Shio no Choji – Salty Choji

Mizuki_Shigeru_Salty_Choji

Translated and Sourced from Mizuki Shigeru’s Mujyara, Ehon Hyakumonogatari, and Japanese Wikipedia

In Kaga province (modern day Ishikawa prefecture), there lived a wealthy man known as “Salty Choji” who kept 300 head of horses. Now, these horses weren’t for riding. This man had a taste for horse flesh, and would slaughter his horses like cattle then pickle them in salt or preserve them in miso paste to get them tasting just right. Every night he tucked into a pile of salty horse meat with gusto.

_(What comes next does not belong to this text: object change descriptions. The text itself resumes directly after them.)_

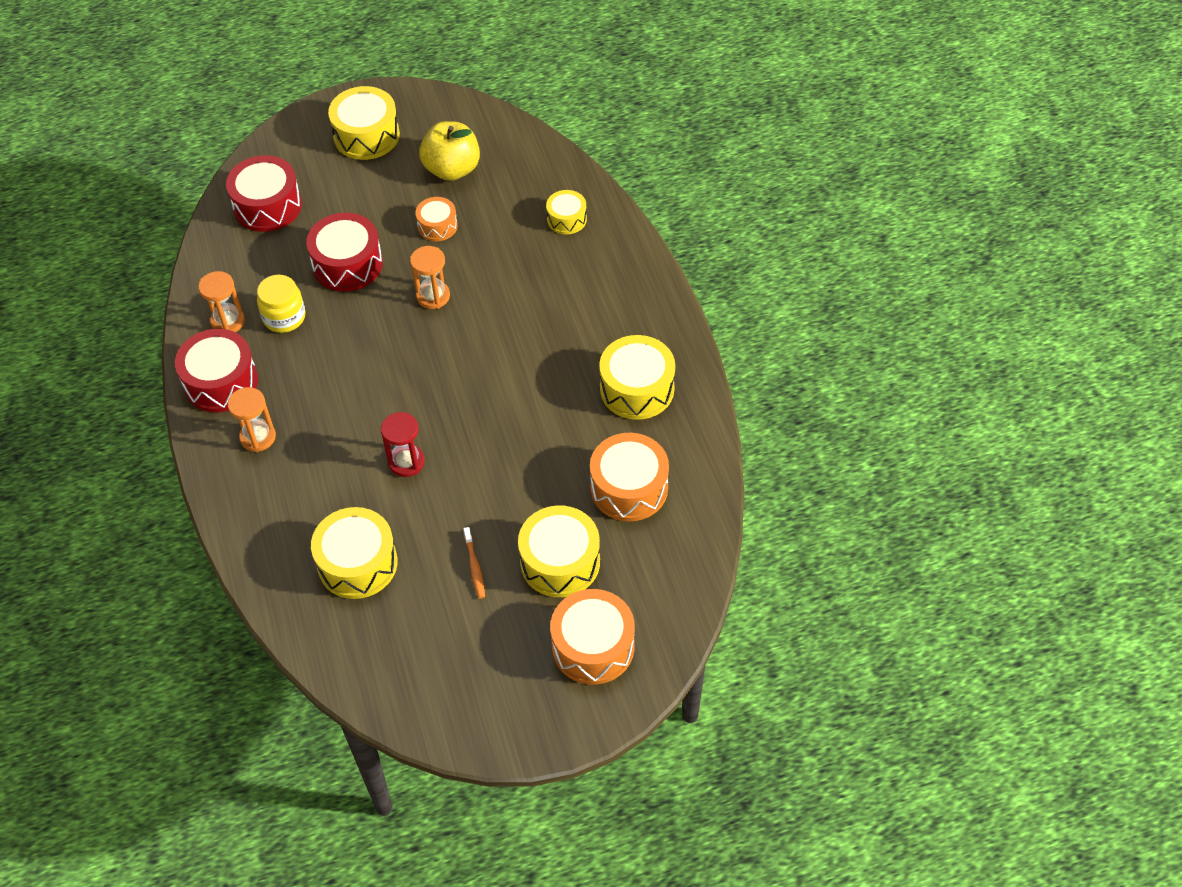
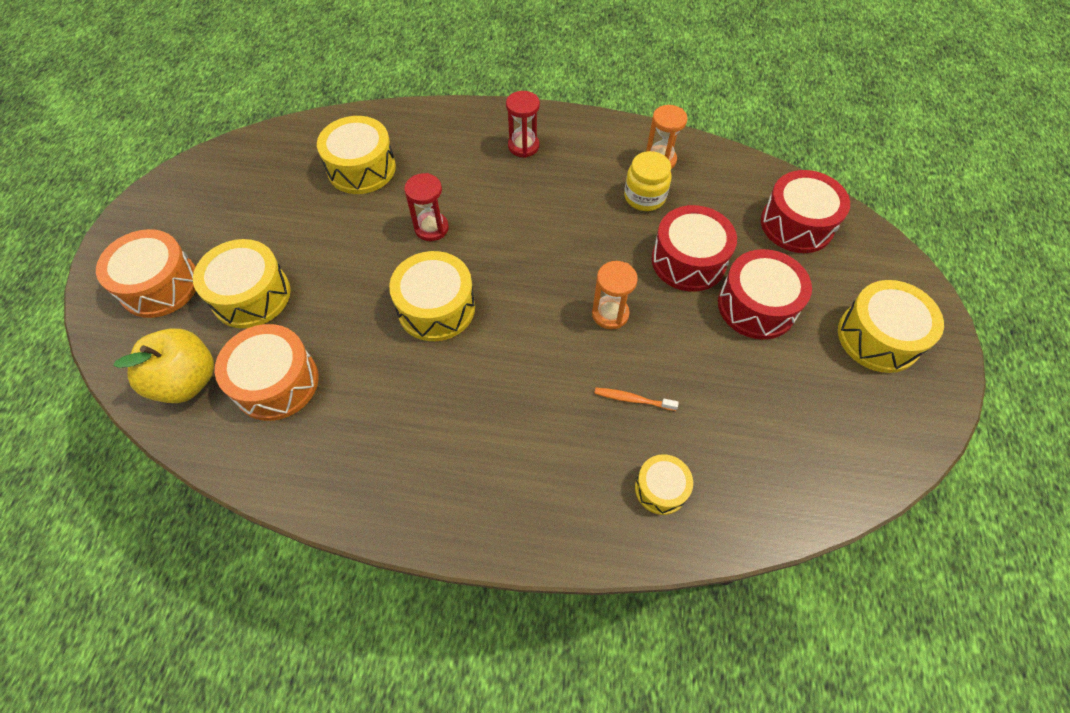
camera: 115 degrees right, 5 degrees up
red drum [175,329,258,412] -> red drum moved to [718,249,812,340]
orange hourglass [228,387,276,452] -> red hourglass [506,91,540,158]
orange drum [415,197,458,241] -> none
yellow apple [419,121,480,181] -> yellow apple moved to [113,329,214,403]
orange toothbrush [463,527,485,599] -> orange toothbrush moved to [594,388,679,411]
yellow drum [599,335,675,420] -> yellow drum moved to [389,251,475,341]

Such was the man’s appetite that Choji ate his way through 299 of his own horses, until all that was left was an ancient animal that wasn’t good for labor or food. One night Choji just couldn’t stand it any longer, and he shot the old beast anyways, then slathered it in salt and ate it down in a gluttonous frenzy. That night, however, the tables turned against Choji—the spirit of the old horse came to him in a dream and bit him on his neck.

From that night on, whenever the clock stuck the hour of the time when Choji had killed the old horse, its spirit appeared and entered Choji’s body. But this wasn’t your normal possession; the horse forced his way through Choji’s mouth, and crawled straight through to his stomach. The pain was intense, and Choji felt every inch of the massive horse stretching his innards and intestinal tract. As he lay in agony night after night, Choji bitterly regretted all of his evil deeds and his ravenous appetites that lead him to this fate. But his regrets did him no good. For it was too late.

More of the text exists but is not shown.